Type Classification
These classifications are general, and are the more common. The difficulty is not with classifying traditional styles, but the onslaught of new and hybrid forms with the advent of digital type design. Is a font based on a four-year-old’s printing a script? What about a font using geckos to form letters? The vast majority of recent additions can be lumped under a rather generic ‘display’ heading. Most are not suitable for text, most do not even have a full set of characters. Most are one trick ponies.
Blackletter
Blackletter is the earliest printed type, and is base on hand-copied texts. It is traditionally associated with medieval German and English (Old English), but has recently seen more use. Blackletter was revived as a ‘pure German’ form in Nazi Germany, and is extensively used by (particularly) Latino gangs as implying officialness or deep seriousness. Blackletter dates from around 1450.
Oldstyle
Oldstyle has uppercase letterforms based on Roman inscriptions, and lowercase based on Italian humanist book copying. It is typified by a gradual thick-to-thin stroke, gracefully bracketed serifs, and slanted stress, as indicted by the red line through the uppercase ‘O’, and as measured through the thinnest parts of a letterform.
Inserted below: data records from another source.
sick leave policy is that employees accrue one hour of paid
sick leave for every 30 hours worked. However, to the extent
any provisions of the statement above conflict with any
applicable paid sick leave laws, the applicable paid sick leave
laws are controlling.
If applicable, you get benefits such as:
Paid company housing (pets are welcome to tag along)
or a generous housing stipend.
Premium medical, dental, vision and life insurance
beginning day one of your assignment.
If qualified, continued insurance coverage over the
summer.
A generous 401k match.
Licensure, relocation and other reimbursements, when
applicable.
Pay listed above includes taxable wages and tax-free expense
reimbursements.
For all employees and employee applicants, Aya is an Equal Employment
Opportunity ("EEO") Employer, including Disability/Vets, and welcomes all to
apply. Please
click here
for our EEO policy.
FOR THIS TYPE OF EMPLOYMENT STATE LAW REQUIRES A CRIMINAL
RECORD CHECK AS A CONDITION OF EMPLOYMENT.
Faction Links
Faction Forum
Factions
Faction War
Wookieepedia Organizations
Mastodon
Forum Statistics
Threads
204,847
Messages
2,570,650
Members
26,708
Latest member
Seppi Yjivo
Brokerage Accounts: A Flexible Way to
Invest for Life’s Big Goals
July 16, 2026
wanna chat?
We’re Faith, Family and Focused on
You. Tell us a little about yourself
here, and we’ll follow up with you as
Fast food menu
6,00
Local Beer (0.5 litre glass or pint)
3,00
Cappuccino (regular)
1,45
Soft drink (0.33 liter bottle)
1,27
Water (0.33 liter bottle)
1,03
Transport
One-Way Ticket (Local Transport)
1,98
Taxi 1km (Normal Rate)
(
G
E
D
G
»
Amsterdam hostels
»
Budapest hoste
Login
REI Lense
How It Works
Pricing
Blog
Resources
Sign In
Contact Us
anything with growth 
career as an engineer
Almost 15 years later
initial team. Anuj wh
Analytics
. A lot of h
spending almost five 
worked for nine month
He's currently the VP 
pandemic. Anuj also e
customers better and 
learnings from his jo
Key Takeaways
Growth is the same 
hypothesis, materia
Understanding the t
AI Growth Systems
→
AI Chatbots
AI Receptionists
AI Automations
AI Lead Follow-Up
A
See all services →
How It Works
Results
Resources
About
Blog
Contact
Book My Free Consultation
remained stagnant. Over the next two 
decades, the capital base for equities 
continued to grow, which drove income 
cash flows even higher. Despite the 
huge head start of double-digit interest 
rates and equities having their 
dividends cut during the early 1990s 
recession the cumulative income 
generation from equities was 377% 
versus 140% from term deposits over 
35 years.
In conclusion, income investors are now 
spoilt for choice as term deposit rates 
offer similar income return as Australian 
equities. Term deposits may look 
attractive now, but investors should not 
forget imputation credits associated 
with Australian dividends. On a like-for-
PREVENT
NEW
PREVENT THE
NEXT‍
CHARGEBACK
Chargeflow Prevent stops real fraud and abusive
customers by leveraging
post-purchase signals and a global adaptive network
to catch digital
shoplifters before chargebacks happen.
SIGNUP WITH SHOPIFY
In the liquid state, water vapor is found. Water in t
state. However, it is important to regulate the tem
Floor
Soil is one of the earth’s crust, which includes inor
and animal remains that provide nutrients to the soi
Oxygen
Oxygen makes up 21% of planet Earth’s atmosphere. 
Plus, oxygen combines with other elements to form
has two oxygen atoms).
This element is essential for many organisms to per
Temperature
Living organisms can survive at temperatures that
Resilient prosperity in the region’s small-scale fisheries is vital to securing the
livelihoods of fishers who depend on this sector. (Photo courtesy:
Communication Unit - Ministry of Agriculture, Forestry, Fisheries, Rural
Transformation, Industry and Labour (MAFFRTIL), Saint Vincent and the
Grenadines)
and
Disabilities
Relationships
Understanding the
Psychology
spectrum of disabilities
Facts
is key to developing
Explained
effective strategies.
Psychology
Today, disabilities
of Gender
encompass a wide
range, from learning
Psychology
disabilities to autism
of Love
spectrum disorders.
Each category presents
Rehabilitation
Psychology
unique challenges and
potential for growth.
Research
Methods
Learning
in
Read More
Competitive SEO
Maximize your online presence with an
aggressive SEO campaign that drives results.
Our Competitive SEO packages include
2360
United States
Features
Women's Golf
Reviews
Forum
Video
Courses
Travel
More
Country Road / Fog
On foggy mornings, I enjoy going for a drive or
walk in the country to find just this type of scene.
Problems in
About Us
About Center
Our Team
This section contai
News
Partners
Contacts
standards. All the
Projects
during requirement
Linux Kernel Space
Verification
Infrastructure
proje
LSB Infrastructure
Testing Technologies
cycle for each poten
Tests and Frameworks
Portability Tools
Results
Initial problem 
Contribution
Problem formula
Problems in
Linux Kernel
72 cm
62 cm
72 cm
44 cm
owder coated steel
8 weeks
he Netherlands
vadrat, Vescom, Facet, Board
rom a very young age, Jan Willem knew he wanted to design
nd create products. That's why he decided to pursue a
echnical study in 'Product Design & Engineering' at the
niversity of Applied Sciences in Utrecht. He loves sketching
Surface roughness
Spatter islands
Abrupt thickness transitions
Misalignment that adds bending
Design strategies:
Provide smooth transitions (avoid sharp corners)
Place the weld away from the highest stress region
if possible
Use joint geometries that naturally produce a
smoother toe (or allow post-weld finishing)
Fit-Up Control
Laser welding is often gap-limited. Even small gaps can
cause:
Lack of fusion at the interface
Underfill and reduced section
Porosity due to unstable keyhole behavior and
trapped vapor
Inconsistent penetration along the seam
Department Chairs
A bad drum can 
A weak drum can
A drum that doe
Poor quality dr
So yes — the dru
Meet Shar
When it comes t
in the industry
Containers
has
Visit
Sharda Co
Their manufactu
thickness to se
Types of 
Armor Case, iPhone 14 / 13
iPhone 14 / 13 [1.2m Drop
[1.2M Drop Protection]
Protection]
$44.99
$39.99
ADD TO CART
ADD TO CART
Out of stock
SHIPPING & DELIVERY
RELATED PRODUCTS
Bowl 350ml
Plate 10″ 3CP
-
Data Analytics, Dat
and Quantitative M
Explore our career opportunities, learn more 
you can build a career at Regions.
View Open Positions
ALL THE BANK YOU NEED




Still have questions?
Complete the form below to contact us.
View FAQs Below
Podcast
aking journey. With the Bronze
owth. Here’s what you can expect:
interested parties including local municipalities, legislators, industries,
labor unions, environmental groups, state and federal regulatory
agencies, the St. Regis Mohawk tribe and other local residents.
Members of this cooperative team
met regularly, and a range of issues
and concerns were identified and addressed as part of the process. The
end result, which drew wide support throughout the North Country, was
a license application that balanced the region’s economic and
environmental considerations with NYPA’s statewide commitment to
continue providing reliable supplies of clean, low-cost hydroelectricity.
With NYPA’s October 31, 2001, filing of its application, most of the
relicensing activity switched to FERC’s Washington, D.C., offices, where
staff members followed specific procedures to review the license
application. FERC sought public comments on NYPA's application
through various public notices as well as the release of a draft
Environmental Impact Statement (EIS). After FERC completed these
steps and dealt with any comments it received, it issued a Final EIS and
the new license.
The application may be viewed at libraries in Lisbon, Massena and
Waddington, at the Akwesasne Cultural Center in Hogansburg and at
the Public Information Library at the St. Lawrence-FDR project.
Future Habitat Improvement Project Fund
It remains one of the most readable classes for text, due to the moderate stroke variations and good distinction between letterforms. Oldstyle dates from around 1475.
Italic
Usually considered a component of the roman family of a font, italic really deserves its own class. Based on Renaissance Italian Humanist handwriting, italics are casual as opposed to the more formal roman forms of a font. Italics are generally used for emphasis, captions, and the like, and not for body text. It is important to remember to use true italics as opposed to digitally generated versions. Italics for sans-serif (and occasionally other) fonts are often called obliques. Date from around 1500.
Script
As mentioned above, oftentimes anything seemingly based on handwriting is lumped under script. To be more precise, script is a formal replication of calligraphy. Script may also be based on engraved forms. As type, script is unsuitable for text, but is widely used to lend a formal element to a layout. Dates from 1550.
Transitional
As the name implies, transitional bridges the gap between oldstyle and modern. Largely due to technological advances in casting type and printing, transitional embodies greater thick-to-thin strokes, and smaller brackets on serifs. Stress moves to be more vertical. Dates around 1750.
Modern
Furthering the trends started with transitional, modern pushes to extreme thick-to-thin strokes, and unbracketed (square) serifs. Many modern typefaces lose readability if set too tight, or at too small a size, particularly with strong vertical stress. Dates from 1775.
Slab (Square) Serif
Slab or square serif was developed for heavy type in advertising. Also known as Egyptian (it appeared during the Egyptology craze in Europe), slab serif generally has little variation in stroke weight: it's generally uniformly heavy. Also with slab serif, letterforms are becoming more geometric, and less calligraphic. Dates from 1825.
Sans Serif
Although appearing earlier, sans serif gained much popularity in the twentieth century, mainly as a move towards an international aesthetic in typography. San serif can be strictly geometric, as in Futura, or more humanist, as with Gill Sans. More recently, sans serifs with a variation in stroke weight are becoming more common (Optima, Myriad). Dates from 1900 in common use.
Serif/sans serif
A fairly recent development are families of typefaces with both serif and sans serif fonts. These provide the designer with even more unified variation than an extensive family of serif or sans serif. Dates from 1990.
Grunge
Now part of the common lexicon of typography, grunge was a development spring from postmodernism and deconstructionism. Type was developed as primarily image, and less for its readability. Grunge typography was a big enough movement to rate its own category, and encompasses a wide variety of ‘dirty’ typefaces. Around 1995 to present.
Postmodern
Much like saying ‘display’, postmodern is another catch-all category, encompassing a wide variety of styles. Many, indeed, fall into display, as they are unsuitable for text. Another common theme is reproducing hand lettering from earlier eras, in particular the 30's through the 60's. Contemporary.
Handwritten
Seemingly a contradiction in terms, these fonts actually harken back to the original idea: mimicry of handwriting. These can be considered scripts, but their generally informal nature tends to separate them out. Contemporary..
With the advent of digital typography, we have been inundated with typefaces. Face it (pun intended), most are of poor quality or design, and often both. But even discounting the losers, there remains an overwhelming amount of very good contemporary typefaces to be added to traditional standards. It is even more important for a designer to be discerning, and really consider what faces are being used, and how.